Cette dernière saison a-t-elle été plus compliquée à écrire ?

Non. C’est une série chorale multi-temporelle, construite comme une série habituelle avec plusieurs points de vue et une avancée dramatique sur chaque histoire. Sauf qu’on est sur plusieurs époques, et je n’ai pas l’impression qu’on s’y perde. Cela permet au contraire des résonances entre des événements situés à des moments différents de l’histoire, et cela produit quelque chose d’assez ésotérique.
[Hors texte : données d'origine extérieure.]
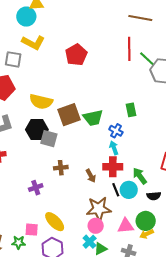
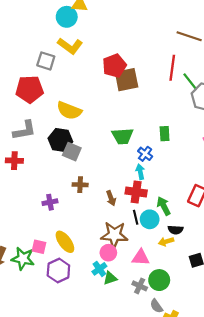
brown square: (69, 115) -> (127, 80), moved
green circle: (146, 221) -> (159, 280), moved
yellow arrow: (147, 234) -> (166, 242), moved
green star: (19, 242) -> (23, 259), size x1.5

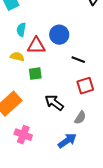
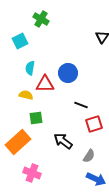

Je vois cette dernière saison comme un bouquet final.

Des historiens affirment qu’ils ont été convertis à la version de l’Histoire proposée par la série. C’est flatteur ?

C’est surtout flatteur pour Jean-Pierre Azéma, le consultant historique que j’ai choisi pour son point de vue nuancé sur l’Occupation. Il a eu un impact décisif, pas tellement sur la dramaturgie, mais bien sur le choix du Jura, de certains métiers, de certaines situations… Sur les versions dialoguées, il corrigeait des points de détails historiques.

Il s’agissait d’éviter par exemple les anachronismes ?

On en fait toujours dans les séries historiques, parce qu’on s’adresse à un public de 2018, en particulier sur les dialogues, les accents. On privilégie la clarté d’une réplique même si l’expression employée est apparue dans les années 50. Par ailleurs, les gens de 40 étaient beaucoup plus pudiques et réservés dans l’expression de leurs sentiments que ceux de 2017. Mais on ne fait pas un documentaire. On a un peu triché. Il ne faut pas que les gens soient gênés dans leur plaisir. C’est la base de la télé.